* _What is needed_: Exact repetition, pictures omitted: give every record below again.

* _Extracted entries_:

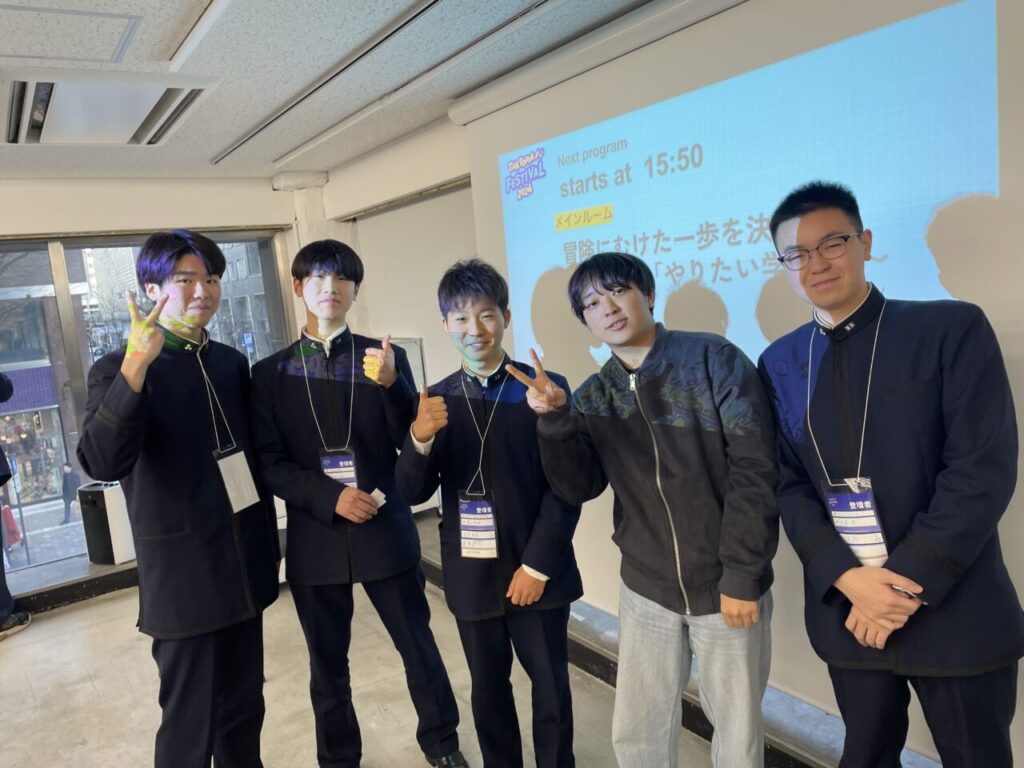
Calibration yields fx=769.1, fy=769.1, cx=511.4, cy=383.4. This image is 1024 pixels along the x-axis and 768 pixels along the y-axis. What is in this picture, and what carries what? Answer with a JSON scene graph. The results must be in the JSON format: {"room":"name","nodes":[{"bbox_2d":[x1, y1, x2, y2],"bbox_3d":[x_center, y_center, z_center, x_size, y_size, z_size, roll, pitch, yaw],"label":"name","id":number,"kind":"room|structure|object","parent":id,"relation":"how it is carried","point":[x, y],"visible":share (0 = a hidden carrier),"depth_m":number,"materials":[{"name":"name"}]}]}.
{"room":"event hall","nodes":[
{"label":"event hall","id":0,"kind":"room"},
{"bbox_2d":[1,173,316,605],"bbox_3d":[-3.131,0.143,4.145,4.808,2.474,0.317,-10,9,-35],"label":"window wall","id":1,"kind":"structure","parent":0,"point":[66,226],"depth_m":4.61,"materials":[{"name":"white paint"}]},
{"bbox_2d":[6,563,138,618],"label":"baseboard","id":2,"kind":"structure","parent":1,"relation":"attached to","point":[73,586],"depth_m":4.42,"materials":[{"name":"black wood"}]},
{"bbox_2d":[0,227,286,587],"bbox_3d":[-2.880,0.166,4.735,2.990,2.153,0.165,-10,9,-35],"label":"window","id":3,"kind":"structure","parent":1,"relation":"in","point":[73,276],"depth_m":4.85,"materials":[{"name":"clear glass"}]},
{"bbox_2d":[0,0,670,181],"bbox_3d":[-1.156,-0.974,1.214,4.926,0.118,7.011,-10,9,-35],"label":"ceiling","id":4,"kind":"structure","parent":0,"point":[261,162],"depth_m":2.80,"materials":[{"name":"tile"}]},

* _Written reply_:
Calibration yields fx=769.1, fy=769.1, cx=511.4, cy=383.4. This image is 1024 pixels along the x-axis and 768 pixels along the y-axis. What is in this picture, and what carries what? Answer with a JSON scene graph. The results must be in the JSON format: {"room":"name","nodes":[{"bbox_2d":[x1, y1, x2, y2],"bbox_3d":[x_center, y_center, z_center, x_size, y_size, z_size, roll, pitch, yaw],"label":"name","id":number,"kind":"room|structure|object","parent":id,"relation":"how it is carried","point":[x, y],"visible":share (0 = a hidden carrier),"depth_m":number,"materials":[{"name":"name"}]}]}.
{"room":"event hall","nodes":[
{"label":"event hall","id":0,"kind":"room"},
{"bbox_2d":[1,173,316,605],"bbox_3d":[-3.131,0.143,4.145,4.808,2.474,0.317,-10,9,-35],"label":"window wall","id":1,"kind":"structure","parent":0,"point":[66,226],"depth_m":4.61,"materials":[{"name":"white paint"}]},
{"bbox_2d":[6,563,138,618],"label":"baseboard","id":2,"kind":"structure","parent":1,"relation":"attached to","point":[73,586],"depth_m":4.42,"materials":[{"name":"black wood"}]},
{"bbox_2d":[0,227,286,587],"bbox_3d":[-2.880,0.166,4.735,2.990,2.153,0.165,-10,9,-35],"label":"window","id":3,"kind":"structure","parent":1,"relation":"in","point":[73,276],"depth_m":4.85,"materials":[{"name":"clear glass"}]},
{"bbox_2d":[0,0,670,181],"bbox_3d":[-1.156,-0.974,1.214,4.926,0.118,7.011,-10,9,-35],"label":"ceiling","id":4,"kind":"structure","parent":0,"point":[261,162],"depth_m":2.80,"materials":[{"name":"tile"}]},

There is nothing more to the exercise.